Houmed Msaidié désapprouve la position des députés Juwa qui n’ont pas voté la loi de finances de l’exercice budgétaire 2017. Le Juwa compte deux ministres et un secrétaire d’Etat au sein du gouvernement Azali.
Quand il parle de Juwa, l’ancien colistier du candidat Mohamed Ali Soilihi et ministre de l’intérieur de l’ancien régime a d’habitude sa langue bien affilée. Ce mardi au cours d’une conférence de presse de l’opposition, Houmed Msaidié s’était intéressé au sujet de la crise du parlement. Pour lui, le rejet de la loi de finances 2017 par les députés Juwa et autres constitue une « position politique pour créer une crise ». Sans les désigner nommément, l’ancien ministre de l’intérieur connu par son regard hostile à l’endroit de Sambi, parlait des députés Juwa.
« Ce sont des députés d’une même famille politique, ayant réussi à entrainer avec eux le secrétaire général de la CRC (le député de Hambou Ali Mhadji, qui assure le poste de secrétaire général de la CRC à titre intérimaire, Ndlr) et un autre qui jadis suivait les consignes de l’UPDC (Abou Achirafi, Ndlr). Ils l’ont fait pour punir le pouvoir », a-t-il tempêté.
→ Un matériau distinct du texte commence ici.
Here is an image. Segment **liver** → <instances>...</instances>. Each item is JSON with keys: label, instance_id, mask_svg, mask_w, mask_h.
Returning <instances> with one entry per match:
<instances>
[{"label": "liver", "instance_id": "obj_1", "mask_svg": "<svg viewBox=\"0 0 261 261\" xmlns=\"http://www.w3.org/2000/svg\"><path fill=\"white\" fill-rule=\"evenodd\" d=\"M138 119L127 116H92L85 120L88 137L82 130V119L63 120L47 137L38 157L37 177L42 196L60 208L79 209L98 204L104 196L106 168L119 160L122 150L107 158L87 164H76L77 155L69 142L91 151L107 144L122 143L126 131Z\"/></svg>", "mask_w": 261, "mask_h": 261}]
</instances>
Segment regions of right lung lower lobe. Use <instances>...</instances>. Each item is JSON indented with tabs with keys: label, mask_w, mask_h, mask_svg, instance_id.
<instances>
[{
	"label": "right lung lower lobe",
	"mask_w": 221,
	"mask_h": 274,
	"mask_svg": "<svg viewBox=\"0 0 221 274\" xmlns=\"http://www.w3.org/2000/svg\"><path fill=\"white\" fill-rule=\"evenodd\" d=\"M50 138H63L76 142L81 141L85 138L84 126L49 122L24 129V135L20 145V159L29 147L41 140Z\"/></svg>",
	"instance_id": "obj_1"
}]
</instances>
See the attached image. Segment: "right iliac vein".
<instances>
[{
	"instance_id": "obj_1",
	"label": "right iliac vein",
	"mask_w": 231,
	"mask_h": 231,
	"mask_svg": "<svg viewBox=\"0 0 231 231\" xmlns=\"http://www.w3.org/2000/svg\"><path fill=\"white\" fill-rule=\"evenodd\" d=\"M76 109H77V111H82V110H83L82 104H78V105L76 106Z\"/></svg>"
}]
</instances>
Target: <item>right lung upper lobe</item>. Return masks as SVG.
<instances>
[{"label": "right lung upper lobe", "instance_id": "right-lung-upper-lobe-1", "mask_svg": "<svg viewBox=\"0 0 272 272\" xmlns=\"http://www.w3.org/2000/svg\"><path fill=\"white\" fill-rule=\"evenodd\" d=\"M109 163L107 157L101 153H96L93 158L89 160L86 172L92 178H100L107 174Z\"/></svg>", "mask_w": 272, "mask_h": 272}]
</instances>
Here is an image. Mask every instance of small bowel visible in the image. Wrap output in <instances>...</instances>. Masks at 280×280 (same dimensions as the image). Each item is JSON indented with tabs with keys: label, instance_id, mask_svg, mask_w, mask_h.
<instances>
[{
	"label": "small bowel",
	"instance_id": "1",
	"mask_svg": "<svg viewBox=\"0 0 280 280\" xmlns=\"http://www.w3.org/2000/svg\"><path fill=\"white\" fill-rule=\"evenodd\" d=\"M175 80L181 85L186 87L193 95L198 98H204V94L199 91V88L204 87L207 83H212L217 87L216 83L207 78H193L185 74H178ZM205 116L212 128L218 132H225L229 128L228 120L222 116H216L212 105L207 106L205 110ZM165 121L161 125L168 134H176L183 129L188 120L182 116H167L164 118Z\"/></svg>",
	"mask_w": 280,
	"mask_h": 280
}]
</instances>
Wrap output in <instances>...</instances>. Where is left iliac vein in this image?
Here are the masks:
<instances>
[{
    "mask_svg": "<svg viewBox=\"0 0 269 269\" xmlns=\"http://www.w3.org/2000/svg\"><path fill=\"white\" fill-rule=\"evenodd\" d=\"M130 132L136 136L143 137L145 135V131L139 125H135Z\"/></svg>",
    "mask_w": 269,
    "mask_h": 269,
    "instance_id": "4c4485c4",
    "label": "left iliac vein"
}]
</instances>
Dans le même sillage, Said Larifou se dit inquiet de l’absence d’une « adresse à la nation, ni par le biais du porte-parole du gouvernement ni par le président de la République ». Le leader du parti Ridja arrivé en cinquième position au premier tour de la dernière présidentielle n’est pas passé par quatre chemins pour fustiger les députés du Juwa.
« Azali a des ministres qui défient son autorité. Ils ne sont pas d’accord avec lui », lance tout feu tout flamme l’avocat qui demande à ce qu’il y ait une lisibilité sur la position du parti de l’ancien Rais, grâce au soutien duquel Azali Assoumani est élu président de la République : « Si Juwa ne soutient pas Azali, qu’on nous le dise clairement ». Ancien directeur de cabinet d’Azali Assoumani, Houmed Msaidié tend la perche à son vieil ami en énumérant trois alternatives « possibles » : ordonnance du président de la République « bien que cela montre parfaitement qu’il n’a pas la majorité » ; la session rectificative d’avril ; ou une session extraordinaire.